Руководство факультета устроило посиделки явно по инициативе профессора Пань Хун, но хорошего разговора не получилось: все понимали, что я обижен на них за то, что они отказались приглашать меня в свой университет. Перед отъездом у меня побывали все знакомые мне люди: профессора Ли Миньбин и Ли Цзышен, магистрантка Ксения, ее подруга Вера. Приходили попрощаться.
Но приятнее всех удивил один из дежурных в нашем общежитии для иностранцев, с которым мы даже не были знакомы. Этот пожилой человек, как правило здесь работают вышедшие на пенсию преподаватели, вдруг стал выяснять, когда я еду, приеду ли еще и пожелал мне возвратиться, высказываясь весьма тепло в мой адрес. Это меня немного растрогало. Все-таки люди видят многое со стороны, чего мы сами порой не замечаем. Ведь дежурные не могли не видеть, что я не дебоширил и не пьянствовал, что ко мне постоянно приходили и разыскивали меня китайцы разных возрастов, и молодые и старые, которым я был зачем-то нужен.

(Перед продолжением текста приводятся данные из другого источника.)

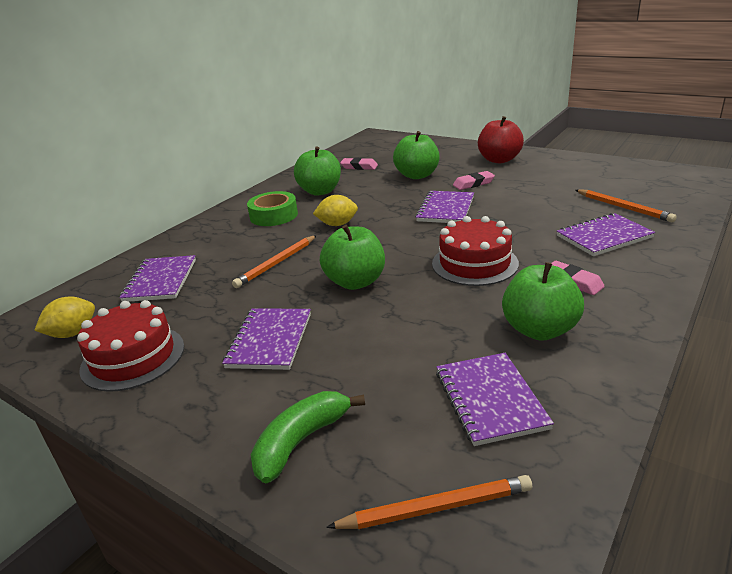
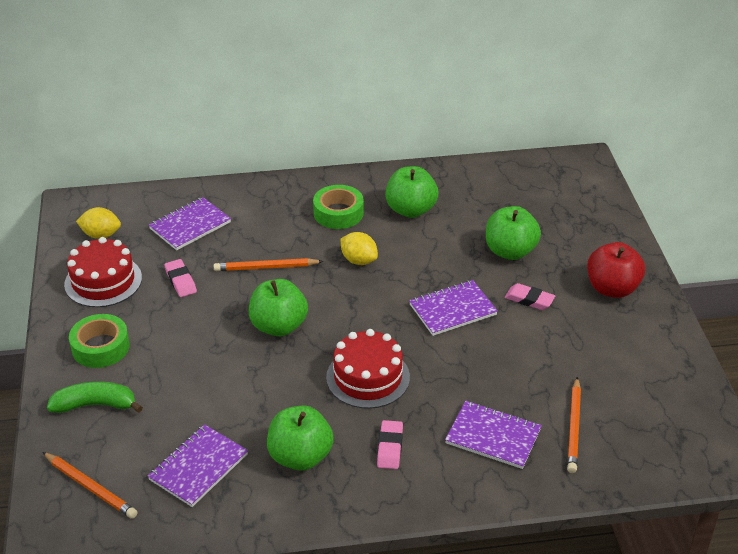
camera: 45 degrees right, 10 degrees up
(220, 398) = (100, 347): none -> green tape
(270, 340) = (171, 330): purple notebook -> none
(359, 167) = (490, 201): pink eraser -> pink eraser (180, 281)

Наступило время прощания и в нашей лавке на рынке. Мои молодые друзья были очень расстроены, во-первых, потому что за эти полгода они очень привязались ко мне, а во-вторых, они оставались без нужного им переводчика, которого еще предстояло где-то найти. Они пригласили меня на прощальный ужин и даже хотели прийти проводить меня на вокзал.
Глядя на то, как наши «челноки» активно закупают их кофты, я тоже решил приобрести такие кофты в качестве подарков для своих родственниц. Эти кофты обладали большими преимуществами перед другими подарками, поскольку их размеры подходили на любой рост и объем как груди, так и всего прочего. Они вполне отвечали вкусам любой самой прихотливой модницы. В их неплохом качестве за это время я успел убедиться даже сам, поскольку всю зиму носил на работу для сугрева мужской вариант кофты из такого же материала, и главное, весили они совсем немного, а именно вес был для меня большой проблемой. Собираясь уходить, я обратился к господину Ляну, который в это время остался старшим:
- Я хочу купить у вас несколько кофт в качестве подарков для своих родственниц.
Я отобрал из коробок разные кофты, которые по моему разумению подходили разным женщинам моей семьи, и достал кошелек для того, чтобы рассчитаться.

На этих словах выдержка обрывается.